Students rewrite functions and get to work with both forms to better understand their properties.

15 minutes

I begin this lesson activating students' prior knowledge of factoring and completing the square as methods for rewriting quadratic functions. The twist I put on this is that instead of demonstrating these skills myself, I ask for student volunteers to work through a few examples on the board. **(MP1)** I explain the value of this in my video.

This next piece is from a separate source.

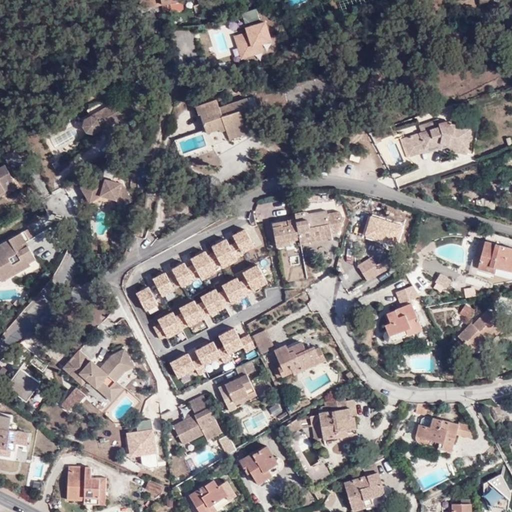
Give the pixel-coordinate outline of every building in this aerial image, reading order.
[(217,4),(215,0),(199,0),(198,0),(199,4),(202,12),(219,8),(228,5),(227,1),(217,4)] [(186,11),(184,2),(169,5),(171,12),(173,12),(175,13),(186,11)] [(245,33),(233,37),(241,60),(264,53),(262,47),(272,43),(266,24),(245,31),(245,33)] [(92,136),(97,133),(98,128),(101,127),(113,120),(114,123),(132,113),(123,97),(82,120),(80,127),(84,134),(92,136)] [(206,135),(219,130),(225,129),(226,132),(227,136),(245,130),(243,123),(253,119),(247,100),(219,109),(216,102),(195,109),(198,117),(200,116),(206,135)] [(98,128),(97,133),(114,123),(113,120),(101,127),(98,128)] [(422,127),(424,134),(436,129),(441,128),(440,125),(441,125),(440,121),(422,127)] [(424,134),(420,135),(425,149),(440,145),(447,146),(447,148),(467,153),(471,131),(451,126),(451,124),(446,123),(441,125),(440,125),(441,128),(442,131),(437,132),(436,129),(424,134)] [(247,135),(245,130),(227,136),(229,141),(247,135)] [(425,149),(420,135),(408,139),(409,143),(418,140),(422,154),(426,154),(440,150),(466,156),(467,153),(447,148),(447,146),(440,145),(425,149)] [(377,136),(372,138),(375,145),(380,143),(377,136)] [(409,143),(408,139),(402,140),(408,158),(422,154),(418,140),(409,143)] [(3,167),(1,168),(0,168),(0,193),(2,193),(4,195),(15,189),(3,167)] [(119,185),(110,183),(96,179),(79,189),(88,204),(100,197),(113,200),(118,209),(129,203),(119,185)] [(294,219),(271,221),(274,246),(285,246),(285,241),(284,236),(298,235),(298,240),(298,242),(330,239),(330,235),(330,229),(337,229),(338,234),(355,241),(356,239),(365,242),(373,223),(359,218),(362,209),(345,202),(334,203),(334,213),(325,213),(325,211),(295,213),(294,219)] [(232,235),(243,254),(255,250),(244,228),(232,235)] [(0,277),(13,270),(16,275),(28,268),(27,265),(33,261),(26,248),(22,251),(19,247),(24,244),(32,239),(27,230),(0,245),(0,277)] [(226,240),(211,247),(221,268),(236,262),(226,240)] [(511,247),(483,241),(476,268),(487,272),(490,266),(511,272),(511,247)] [(206,253),(191,259),(201,282),(218,276),(206,253)] [(184,263),(171,268),(181,291),(195,285),(184,263)] [(245,279),(239,283),(248,300),(269,286),(259,266),(242,274),(245,279)] [(13,270),(0,277),(0,283),(16,275),(13,270)] [(165,273),(152,279),(161,299),(175,293),(165,273)] [(223,292),(218,294),(226,312),(248,300),(239,283),(237,279),(221,288),(223,292)] [(418,296),(412,285),(395,291),(397,293),(400,302),(410,299),(418,296)] [(148,286),(135,292),(146,315),(159,308),(148,286)] [(202,303),(197,305),(204,323),(226,312),(218,294),(216,291),(200,299),(202,303)] [(180,315),(175,317),(183,332),(204,323),(197,305),(195,302),(178,311),(180,315)] [(411,303),(402,306),(386,312),(389,320),(384,322),(389,334),(409,325),(411,331),(421,328),(411,303)] [(476,309),(466,304),(460,314),(469,320),(476,309)] [(477,359),(485,352),(481,347),(486,342),(489,345),(506,331),(488,311),(474,324),(472,323),(458,336),(477,359)] [(158,324),(153,326),(160,342),(183,332),(175,317),(173,312),(157,321),(158,324)] [(218,337),(223,349),(228,358),(243,351),(246,354),(256,349),(249,336),(240,340),(235,328),(218,337)] [(273,346),(265,328),(252,334),(261,352),(273,346)] [(293,371),(304,367),(302,362),(318,355),(315,347),(313,343),(304,346),(298,337),(275,348),(278,354),(276,355),(281,365),(275,369),(278,376),(292,370),(293,371)] [(481,347),(485,352),(490,347),(489,345),(486,342),(481,347)] [(195,353),(198,359),(205,373),(230,361),(228,358),(223,349),(217,351),(213,343),(195,353)] [(302,362),(304,367),(325,357),(320,345),(315,347),(318,355),(302,362)] [(115,356),(106,366),(103,370),(91,361),(80,351),(68,365),(87,381),(105,396),(116,383),(126,372),(134,368),(125,350),(115,356)] [(188,355),(170,363),(178,382),(197,372),(199,376),(205,373),(198,359),(192,361),(188,355)] [(103,370),(106,366),(95,357),(91,361),(103,370)] [(234,401),(256,391),(248,373),(257,369),(252,360),(236,368),(240,377),(219,387),(230,410),(237,407),(236,404),(234,401)] [(87,381),(68,365),(64,371),(83,386),(87,381)] [(123,389),(116,383),(105,396),(112,402),(123,389)] [(86,395),(78,387),(62,405),(69,411),(77,401),(80,402),(86,395)] [(236,404),(258,394),(256,391),(234,401),(236,404)] [(221,432),(203,395),(189,401),(196,415),(174,426),(183,444),(205,433),(208,439),(221,432)] [(342,400),(344,410),(350,409),(351,415),(355,415),(357,415),(355,398),(342,400)] [(322,414),(320,415),(320,417),(324,441),(337,439),(336,431),(357,428),(355,415),(351,415),(350,409),(344,410),(333,412),(332,405),(328,406),(328,403),(323,403),(324,408),(321,408),(322,414)] [(421,417),(424,405),(414,405),(412,415),(421,417)] [(455,434),(457,424),(433,416),(430,426),(418,424),(415,435),(438,441),(437,447),(451,451),(455,434)] [(301,427),(299,417),(286,424),(290,433),(301,427)] [(324,441),(320,417),(312,418),(315,442),(324,441)] [(458,420),(457,424),(455,434),(471,436),(469,423),(458,420)] [(29,431),(0,425),(0,451),(8,453),(10,446),(17,447),(18,442),(27,443),(29,431)] [(336,431),(337,439),(358,436),(357,428),(336,431)] [(274,460),(265,446),(256,451),(254,450),(236,461),(246,476),(249,474),(257,486),(268,479),(261,469),(274,460)] [(85,499),(84,503),(105,504),(107,477),(86,477),(86,466),(69,466),(68,499),(85,499)] [(381,494),(379,487),(375,473),(341,482),(349,511),(351,511),(362,509),(360,501),(381,494)] [(217,486),(213,479),(192,492),(205,511),(208,511),(214,509),(211,504),(228,493),(222,483),(217,486)] [(385,486),(379,487),(381,494),(360,501),(362,509),(385,502),(389,496),(388,490),(385,486)] [(469,511),(470,503),(449,503),(448,511),(469,511)]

With the examples and solutions posted I ask my students what the solutions mean in terms of some real-world problem like a baseball hit in the air or the arc of a swimmer diving into the water. **(MP7)** I am hoping that someone will mention the connection between roots and zeros, using roots to understand symmetry, but if they don't I ask leading questions like "What part of the graph do these solutions (roots) represent?" and "What is the shape of the graph based on the original equation and solution?"

30 minutes

For this lesson I tell my students they will be working independently and** without using calculators** using factoring to rewrite quadratic functions. I explain that there are only five problems because I want them to factor each equation and then use both forms of the equation, standard and factored, to help identify and describe key features including zeroes, maximum and minimum points, and lines of symmetry. I distribute the Rewriting Functions worksheet, ask if there are any questions, and then tell them they have about 20 minutes for this assignment. **(MP1, MP2)**

This exercise may be very challenging for some students who still struggle with basic factoring, often because they don't see the factors as another way to write the equation. For these students I give the analogy of breaking a large number into smaller parts. For example, 2525 is a large number but they can easily see how to factor out at least a 5. This gives us 505x5, which shows another 5 to factor out. This is usually enough to get some of my reluctant learners moving in the right direction with factoring.

As students all are working I walk around offering encouragement and assistance as needed. When everyone is done or after about 20 minutes I ask my students to exchange papers with their front partner for checking. I remind them that as I go over the answers they have two responsibilities; first to make corrections for their partner, and second to challenge any of my answers they think are incomplete or incorrect. ** (MP6)**

5 minutes

I close this lesson with a closing challenge. I give each student a notecard and ask them to write what ways they've found factoring helps them understand key features of quadratic functions. If you need more specific questions you might try:

- What is one key feature you can identify immediately using the factored form rather than the standard form.
- Describe how you can identify the feature you listed in question one.

This kind of closing activity gives my students the opportunity to reflect on the lesson and focus on what they've learned/gained and it gives me a snapshot of what my students are thinking.